OTTAWA — All parties in the House of Commons agree that Canada must stand in solidarity with Ukraine but they're in sharp disagreement over how best to do that.
In an emergency debate Monday night on Russia's military buildup along its border with Ukraine, Prime Minister Justin Trudeau reiterated his government's commitment to expand and extend a military training mission in Ukraine, provide a $120-million loan and other non-lethal equipment, as well as development and humanitarian aid.
"Canada has a long history of standing up to bullies but standing up to bullies doesn't mean that we want conflict," he told the Commons.
Trudeau also reiterated his government's commitment to work with allies in Europe and the NATO military alliance to impose co-ordinated sanctions on Russia, should it invade Ukraine.
"We're always stronger together and we won't be intimidated," he said.
But Conservative Leader Erin O'Toole dismissed those measures as "empty words" and "half measures," slamming the government for failing to provide the one thing Ukraine wants most: lethal defensive weapons.
"Russia outnumbers Ukraine four to one in military personnel, 22 to one in fighter planes, 15 to one in attack helicopters and five to one in battle tanks," he said.
"They're asking for our help at their hour of need and other allies have responded ... Where is Canada?"

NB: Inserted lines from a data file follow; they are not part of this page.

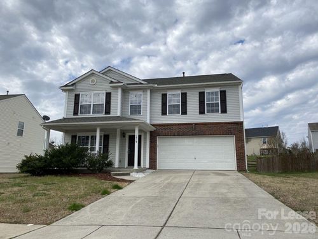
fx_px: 239
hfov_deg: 67.3
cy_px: 120
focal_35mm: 26
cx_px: 159
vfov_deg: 53.1
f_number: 1.8
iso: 32
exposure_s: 1/3125
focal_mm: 4.25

Russia has positioned about 100,000 troops at Ukraine's border along with tanks and other heavy artillery, raising fears across Europe and the NATO military alliance of an imminent invasion — something Russia has denied.
O'Toole accused the Liberal minority government of doing nothing other than post an embarrassing series of photos on Twitter of cabinet ministers holding up signs displaying the hashtag "#stand with Ukraine."
MPs disagreed over how best to help #Ukraine in an emergency debate at the House of Commons Monday. #cdnpoli
But NDP Leader Jagmeet Singh said Canada must work with its allies to find a diplomatic solution to the conflict, which he argued is taking a heavy toll on millions of Ukrainian civilians.
"Escalating hostilities could lead to further mass displacement, a refugee crisis and an untold number of casualties," he warned, adding that provision of lethal weapons would only escalate tensions.
New Democrats, he said, believe that "peace is achievable only through diplomacy."
Bloc Quebeois MP Stephane Bergeron, meanwhile, argued that there can be no diplomacy without direct negotiations with Russia.
He accused NATO countries of engaging in brinksmanship and "alarmism" over an imminent invasion, even though both Russia and Ukraine agree that is not in the cards. And he said Canada's decision to withdraw non-essential diplomatic personnel from Ukraine will only increase tensions.